Por José Manuel Simián, desde NY Septiembre 5, 2009

Tras las escaleras, el cielo de Nueva York, la vista del río Hudson terminando su recorrido hacia el Atlántico, Nueva Jersey al otro lado de las aguas, y los edificios industriales de Chelsea al alcance de la mano. A nueve metros sobre el pavimento de Manhattan, el parque High Line -última adición a los más de 1.700 lugares públicos de la ciudad- es un pequeño milagro urbano que parece flotar sobre el extremo oeste de la isla.

Las vías elevadas sobre las que se emplaza fueron construidas en los años 30 para evitar que los trenes de carga siguieran atropellando neoyorquinos. Pero los camiones y las autopistas las volvieron obsoletas, y para 1980 los ferrocarriles dejaron de rodar. Durante décadas, sólo un fanático de los trenes, Peter Obletz, logró salvar la estructura de dos kilómetros de la demolición. Y cuando en 1999 el alcalde Rudy Giuliani se aprestaba a darle el tiro de gracia, un grupo de activistas decidió reciclarla en un parque para todos los neoyorquinos, tal como los parisinos habían hecho con la Promenade Plantée.

El moderno diseño del parque, abierto en junio (la primera de tres etapas posibles),  mantiene el espíritu ferroviario de sus cimientos: largas y delgadas planchas de concreto cubren el suelo, evocando rieles; arbustos crecen entre brechas que parecen durmientes. Más allá, parte de los verdaderos rieles siguen en su lugar, empotrados en concreto, y árboles y flores emergen de bandejones de acero oxidado.

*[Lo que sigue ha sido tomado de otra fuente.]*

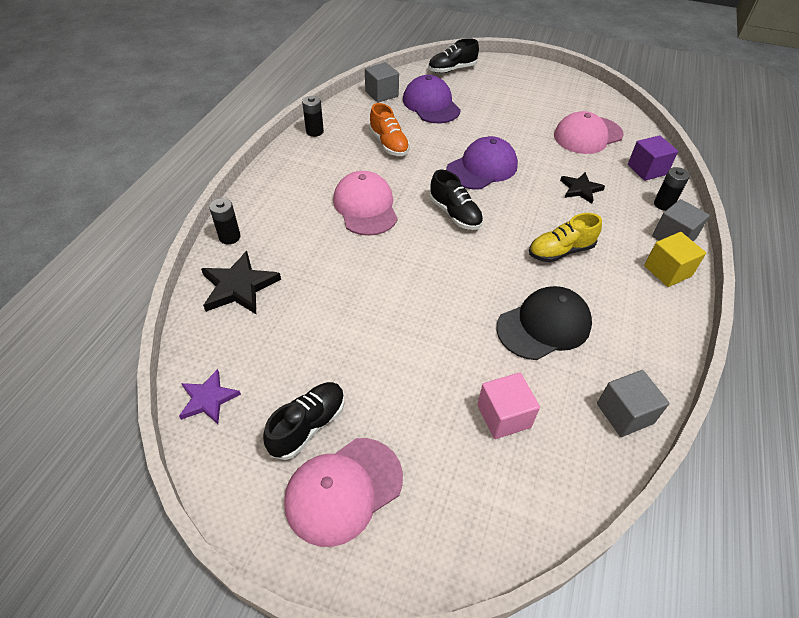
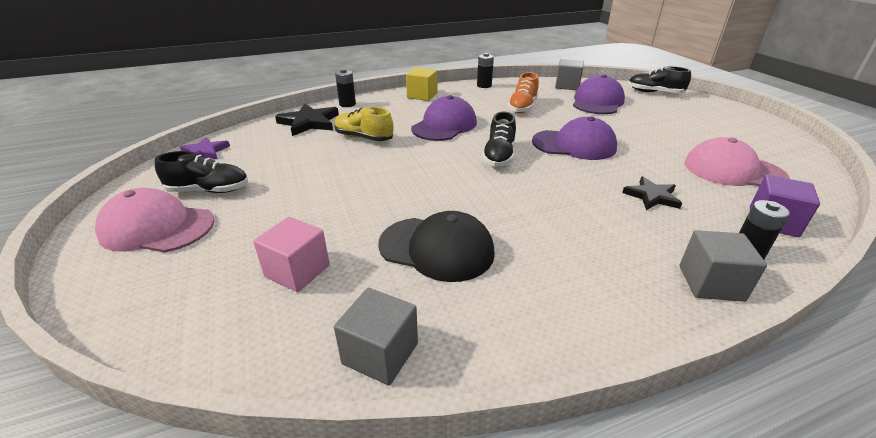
camera: 50 degrees right, 15 degrees down
(365, 207) = (444, 125): pink cap -> purple cap
(560, 251) = (548, 219): yellow shoe -> yellow shoe (364, 138)
(667, 271) = (648, 300): yellow cube -> yellow cube (422, 95)

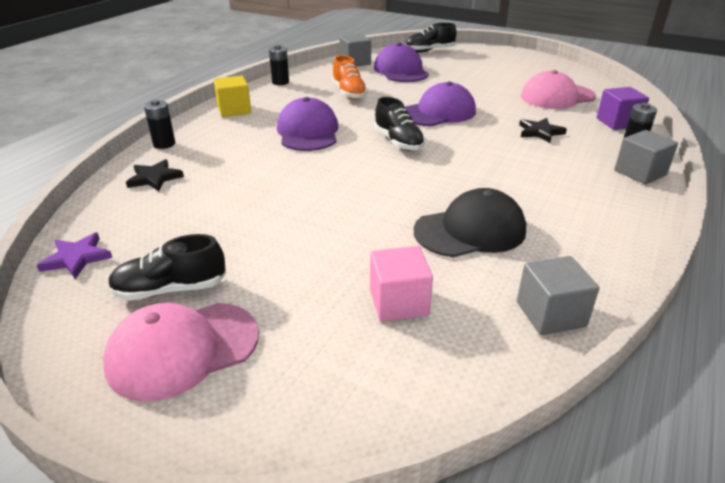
camera: 40 degrees left, 0 degrees up
(209, 190) = (170, 289): black shoe -> black shoe turned 150 degrees counterclockwise
(309, 122) = (154, 178): black star -> black star, size x0.65
(364, 138) = (248, 171): yellow shoe -> none

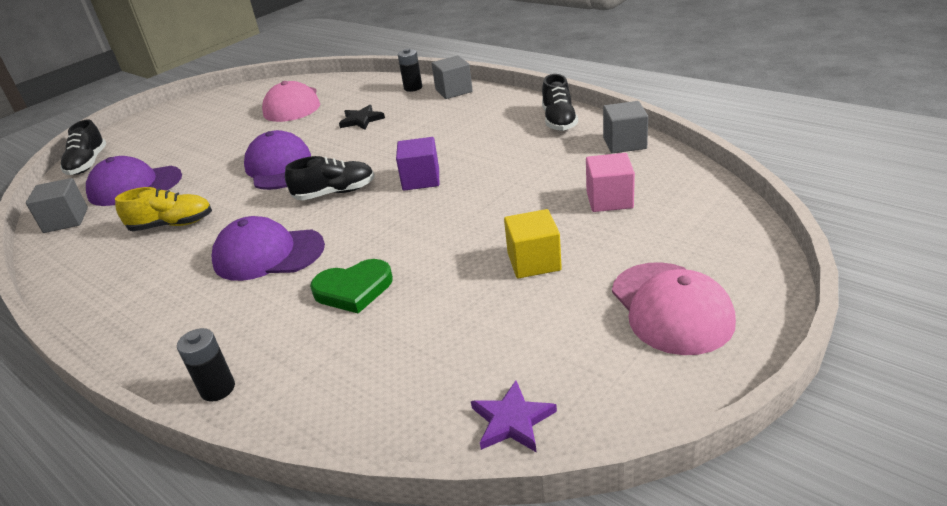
camera: 75 degrees left, 0 degrees up
(154, 178) = (327, 381): black star -> none
(170, 289) = (583, 328): black shoe -> black shoe (559, 121)
(234, 110) = (143, 326): yellow cube -> yellow cube (534, 262)
(256, 171) = (353, 289): none -> green heart
(280, 82) = (74, 286): black battery -> none
(349, 93) = (172, 225): orange shoe -> yellow shoe
(470, 230) = (516, 164): black cap -> none
(617, 122) = (365, 87): purple cube -> purple cube (421, 179)

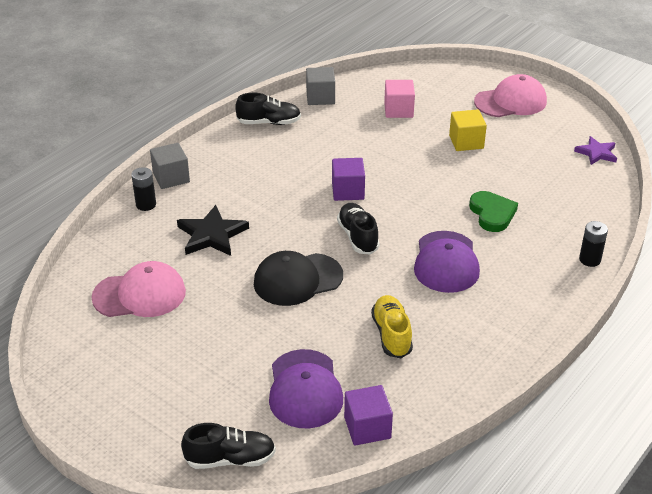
camera: 95 degrees left, 5 degrees up
(66, 220) = (367, 427): grey cube -> purple cube
(280, 167) = (297, 279): purple cap -> black cap
(361, 120) = (212, 235): black star -> black star, size x1.54

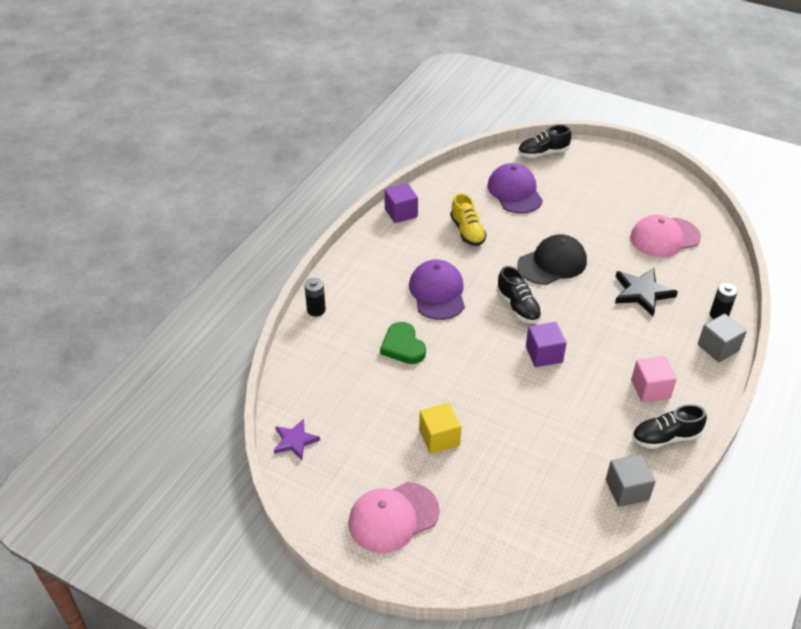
camera: 170 degrees right, 5 degrees up
(367, 427) = (468, 176): purple cube -> purple cube (401, 213)
(398, 110) = (526, 480): pink cube -> pink cube (650, 389)

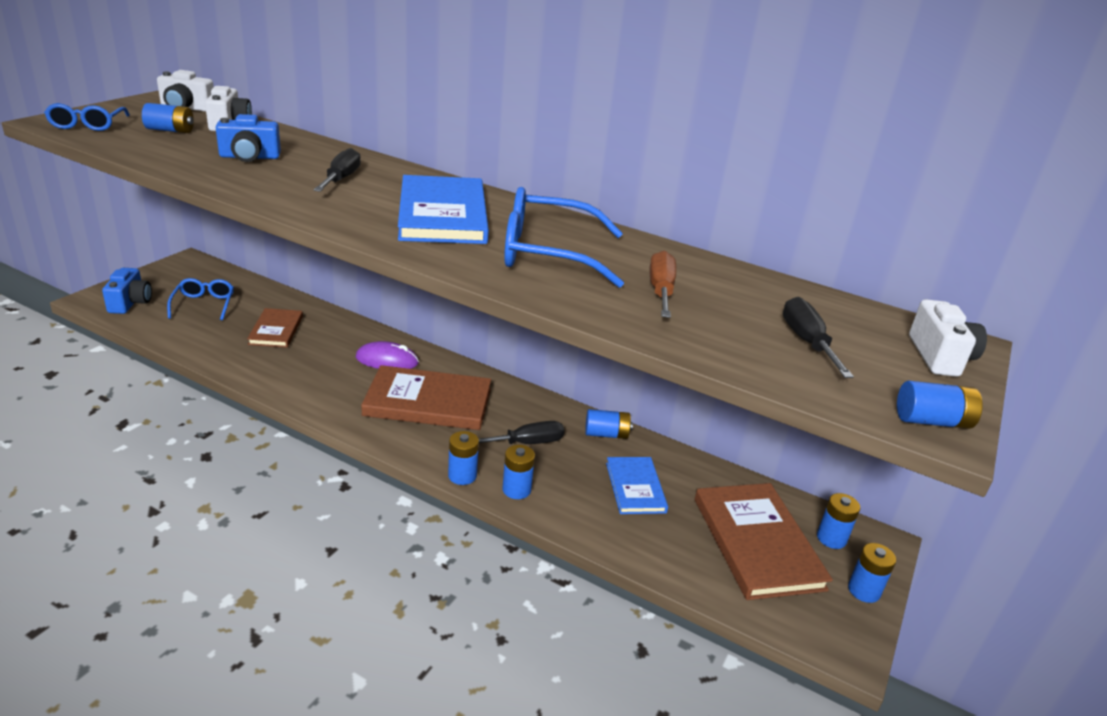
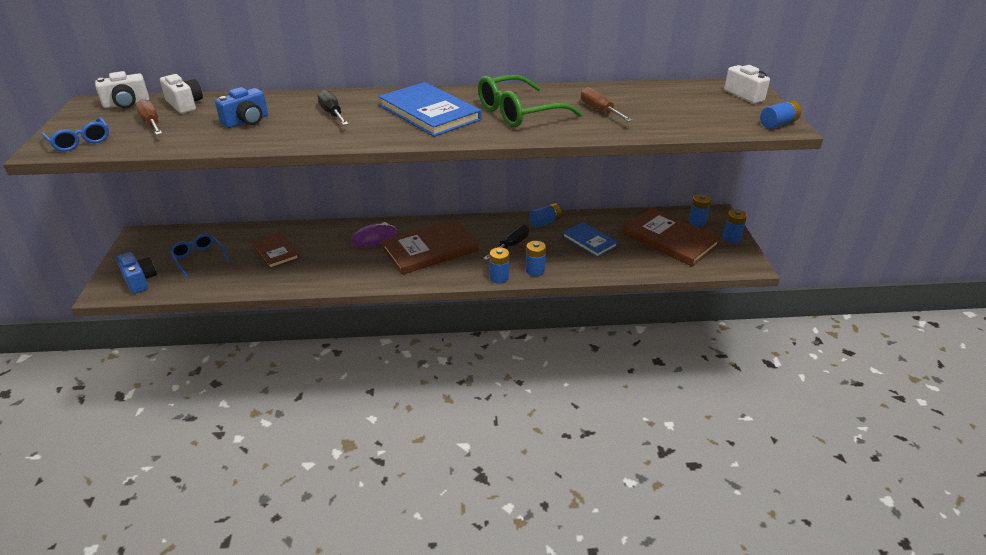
camera: 30 degrees left, 5 degrees up
(170, 130) = (151, 123): blue battery -> brown screwdriver
(548, 253) = (519, 113): blue glasses -> green glasses
(807, 342) = (692, 110): black screwdriver -> none

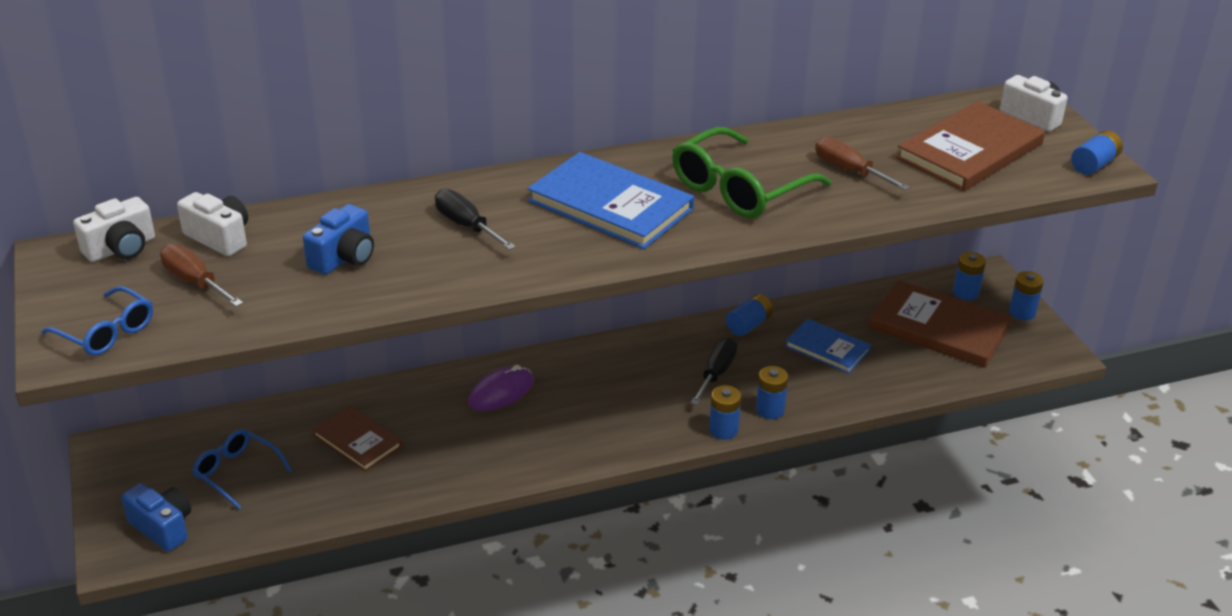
camera: 15 degrees left, 0 degrees up
(430, 249) = (599, 399): brown book -> brown book (970, 151)

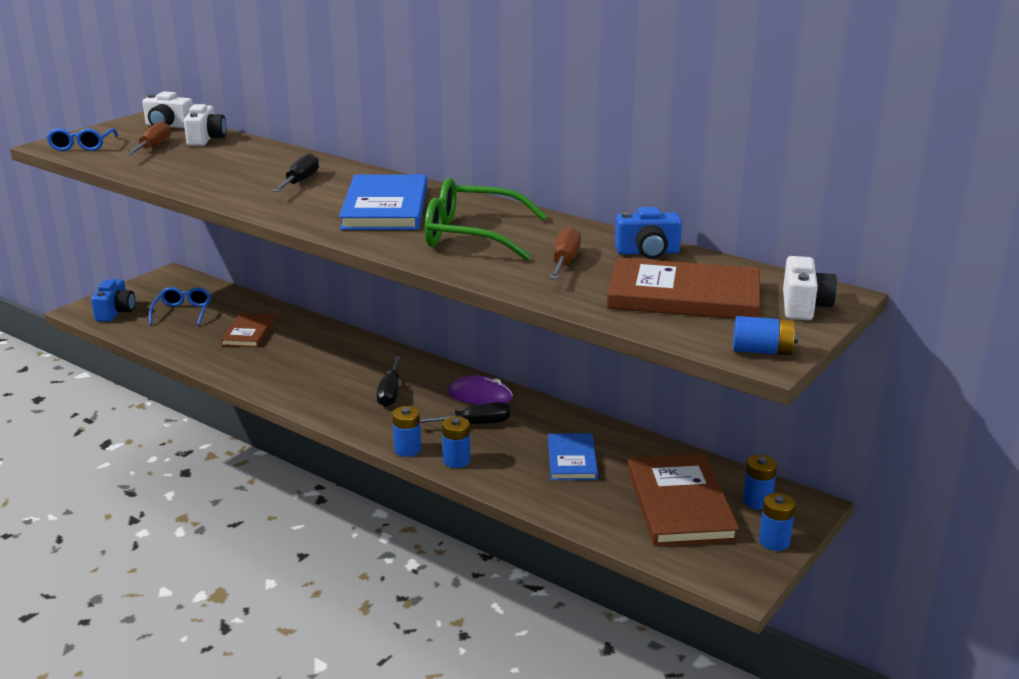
camera: 55 degrees right, 10 degrees down
(344, 258) = (221, 167): blue camera -> blue camera (648, 252)
(501, 392) = (351, 357): purple mouse -> purple mouse (480, 395)
(605, 398) = (390, 393): none -> black screwdriver
(749, 325) = (555, 416): blue battery -> none

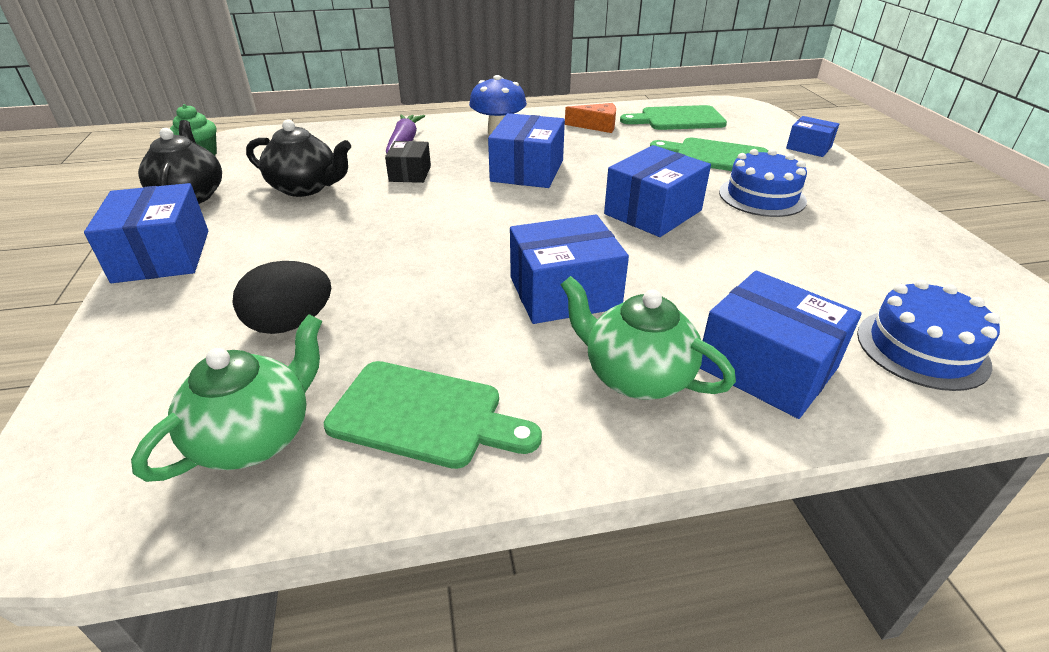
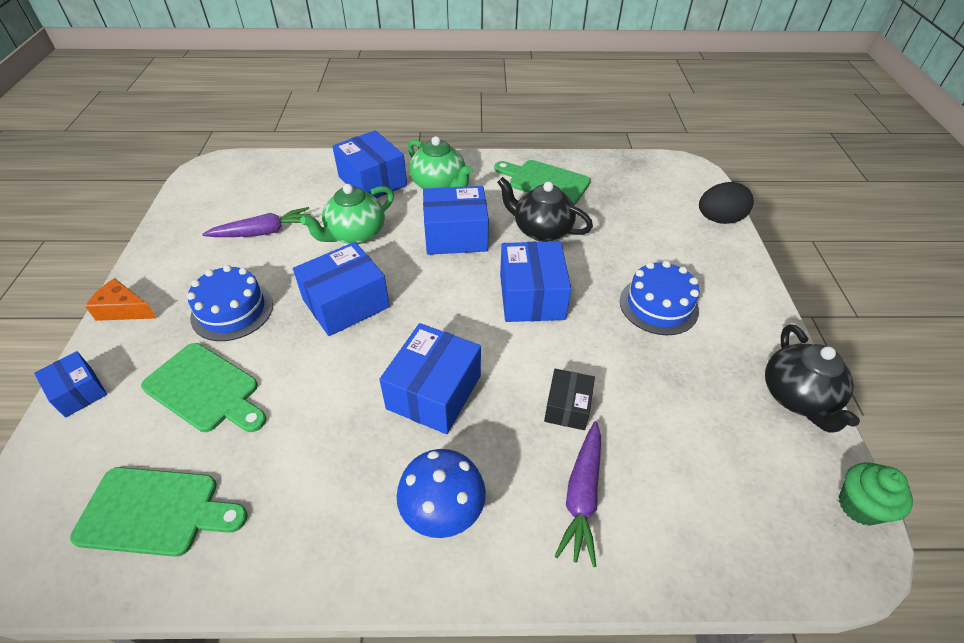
camera: 170 degrees left, 10 degrees up
(162, 256) = (755, 308): blue box -> blue box (531, 296)
(255, 437) = (620, 183): green teapot -> green teapot (355, 234)
(290, 324) = (627, 236): black egg -> black egg (719, 219)
(305, 188) = (678, 394): black teapot -> black teapot (541, 230)
(597, 126) = (290, 508): orange cheese -> orange cheese (124, 309)
(835, 265) = (263, 232): none -> purple carrot
(921, 348) = (285, 180): blue cake -> blue cake (658, 305)

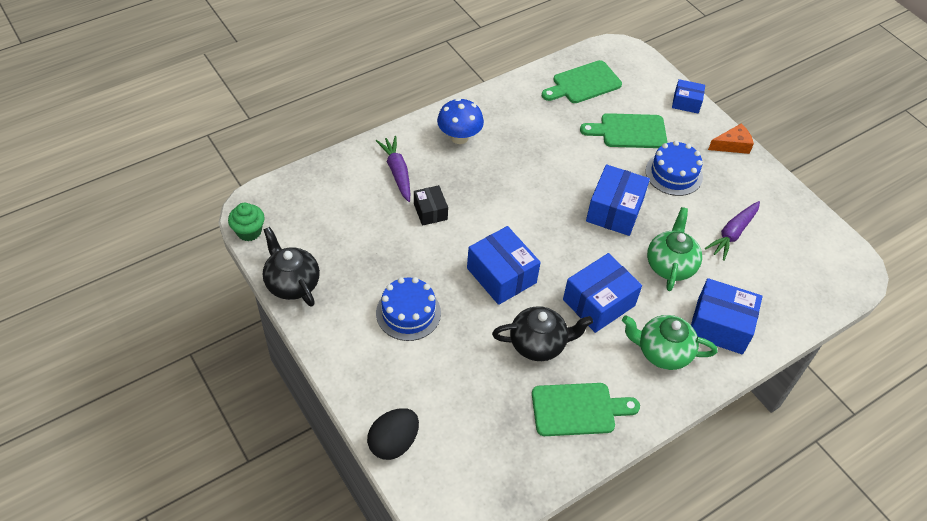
camera: 145 degrees right, 5 degrees up
(434, 392) = (510, 185): blue box -> none

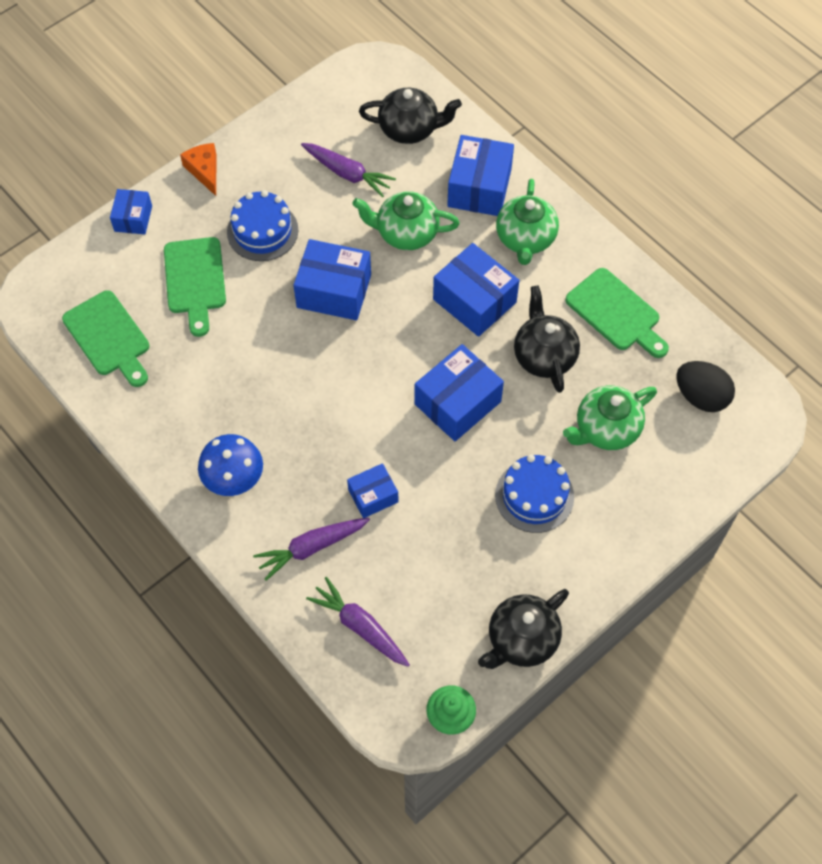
camera: 95 degrees left, 10 degrees up
(331, 191) = (360, 626): none -> purple carrot
(393, 443) = (704, 482): black egg -> black egg (701, 396)
(430, 211) = (373, 496): black box -> blue box
(460, 376) = (606, 429): none -> green teapot
(578, 409) = (616, 313): green cutting board -> green cutting board turned 150 degrees clockwise
(784, 283) = (409, 129): none -> black teapot

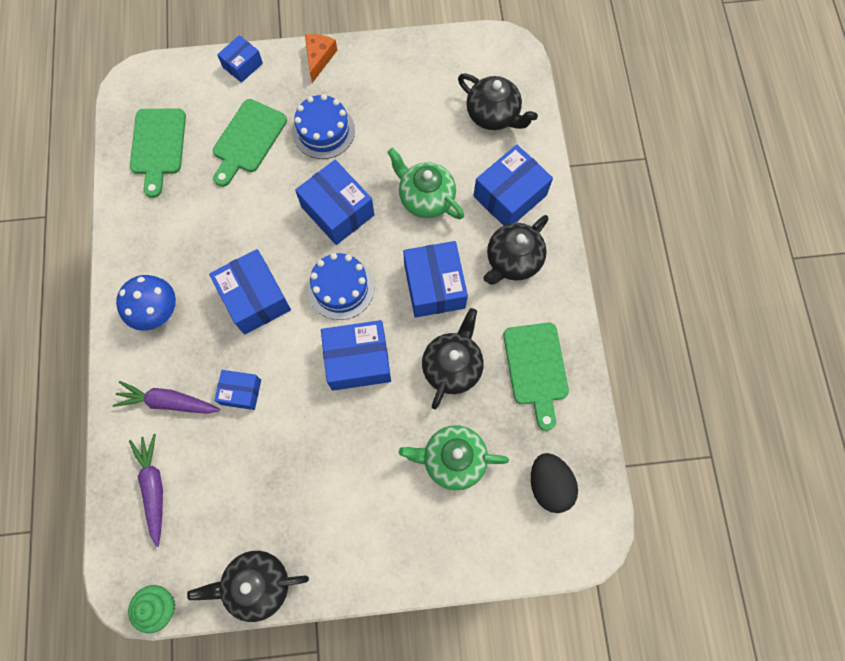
camera: 35 degrees right, 10 degrees up
(319, 410) = (255, 298): none -> blue box
(347, 173) = (419, 123): purple carrot -> none
(525, 239) = (513, 260): green teapot -> black teapot
(534, 496) = (356, 476): blue cake -> blue cake (340, 288)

Caminar por el parque High Line es ver la ciudad desde una altura que nos hace sentirnos simultáneamente poderosos sobre los peatones y más conscientes de nuestra fragilidad ante los edificios que enfrentamos cara a cara. Es también recorrer la historia y las contradicciones de una urbe: bajo nuestros pies descansan las ruinas de una modernidad obsoleta, mientras a pocos metros surgen tiendas de alta costura junto a frigoríficos de carne todavía en operación. Y sobre nuestras cabezas se alza el sofisticado Hotel Standard que, ante tanto cambio, parece haber querido asegurar su destino posicionándose directamente sobre el parque.

La vista se escapa siguiendo el trazado de la plataforma, que serpentea entre los edificios. Entonces, en una de sus vueltas, nos encontramos con un anfiteatro que tras un ventanal tiene como espectáculo incombustible  la Décima Avenida de Manhattan, con sus taxis y camiones transitando incesantemente hacia el norte.

Ahí, en medio del ruido, el High Line nos invita a usar la ciudad como un espejo para mirarnos a nosotros mismos.